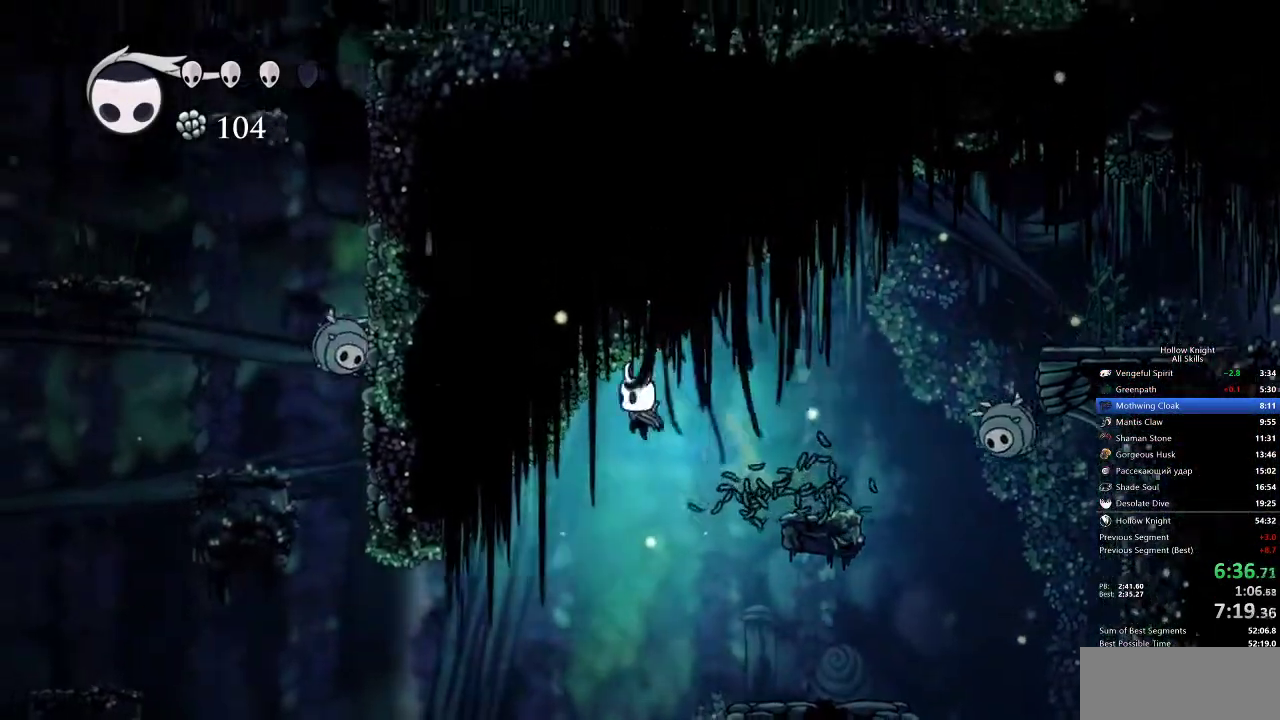
{"keys": ["left"], "events": []}
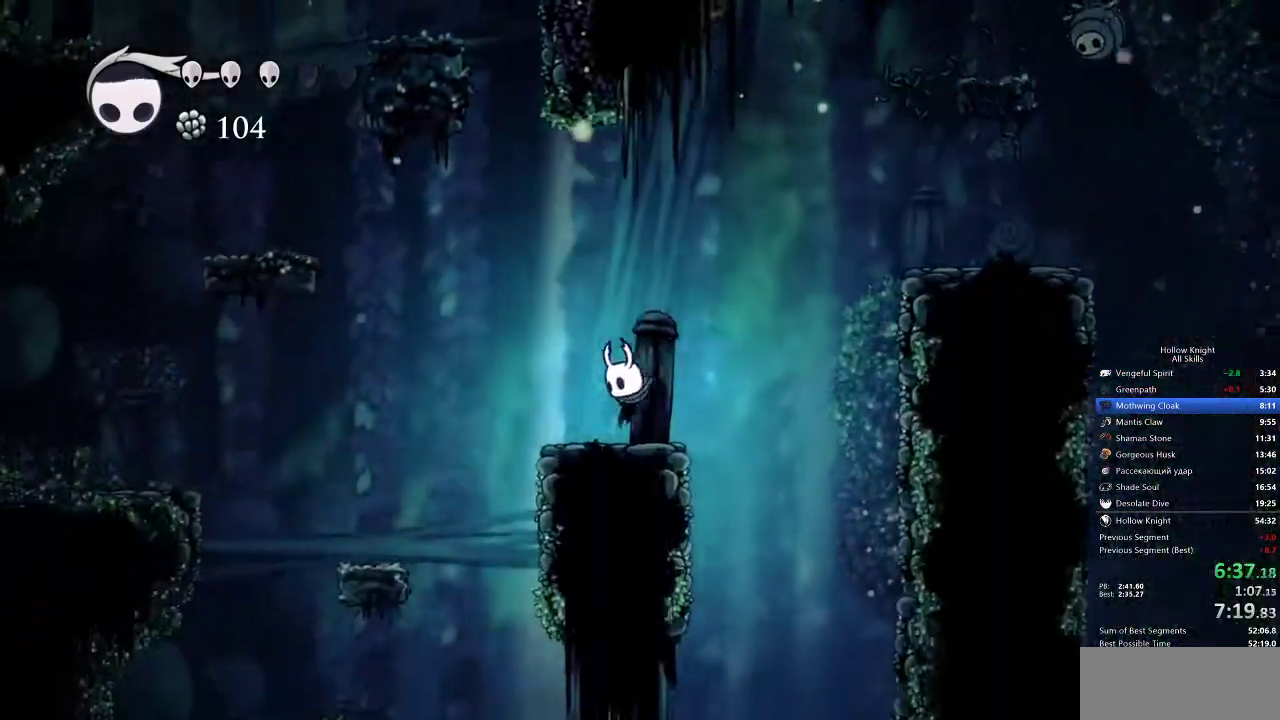
{"keys": ["jump", "left"], "events": [[250, "jump", "down"]]}
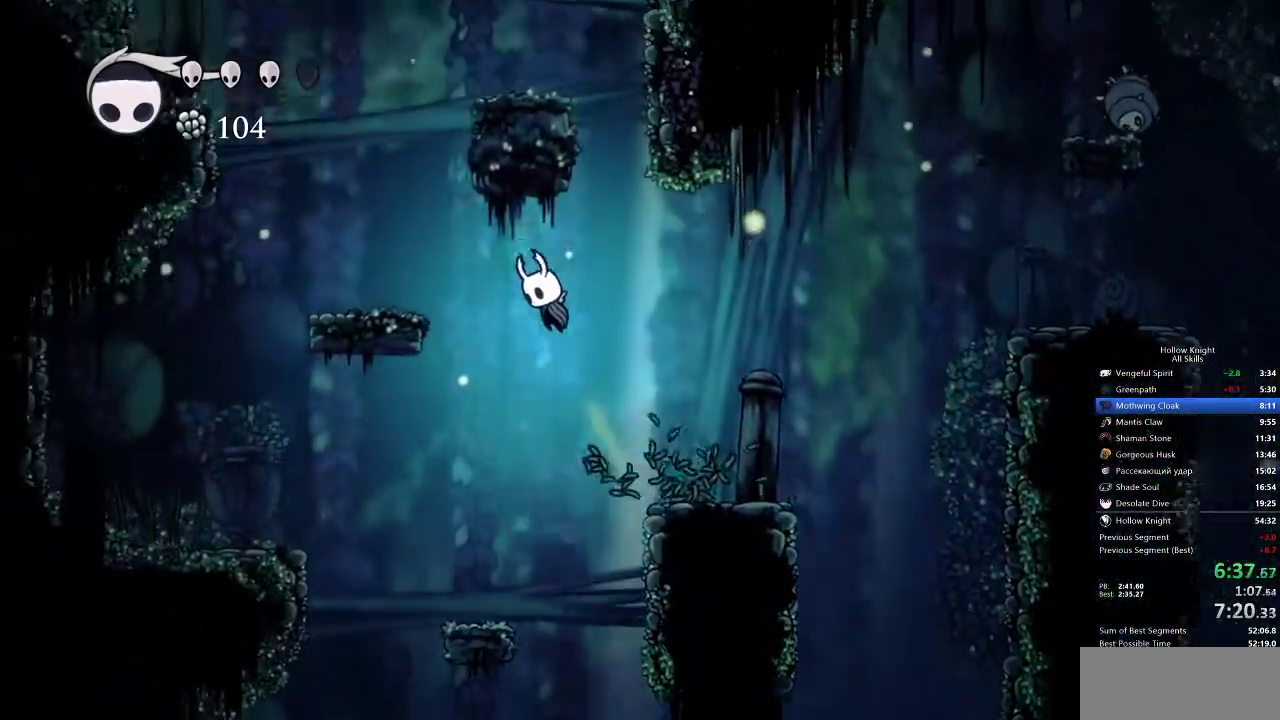
{"keys": ["left"], "events": [[267, "jump", "up"]]}
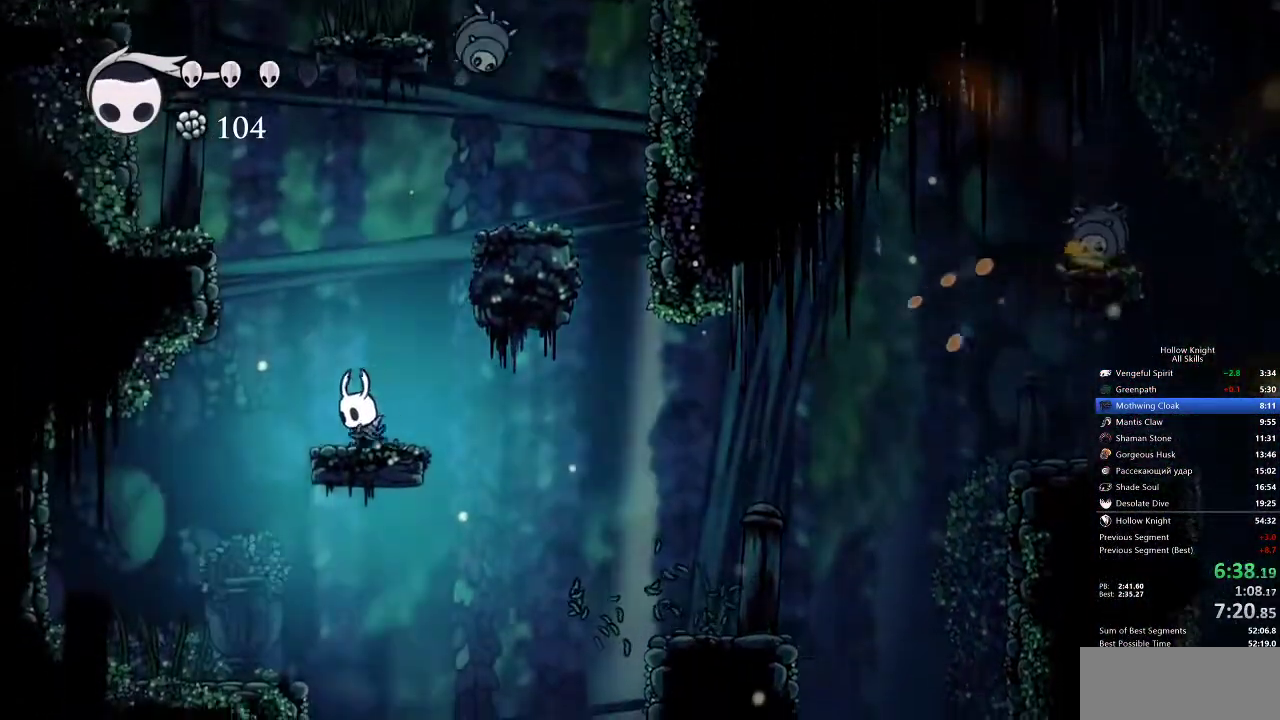
{"keys": ["jump", "nail", "right", "up"], "events": [[50, "jump", "down"], [50, "left", "up"], [50, "right", "down"], [350, "up", "down"], [467, "nail", "down"]]}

• • • • • • •

> Task description
Output the listing unchanged, pictures excluded.

> Answer for the task
{"keys": ["left"], "events": []}
{"keys": ["jump", "left"], "events": [[250, "jump", "down"]]}
{"keys": ["left"], "events": [[267, "jump", "up"]]}
{"keys": ["jump", "nail", "right", "up"], "events": [[50, "jump", "down"], [50, "left", "up"], [50, "right", "down"], [350, "up", "down"], [467, "nail", "down"]]}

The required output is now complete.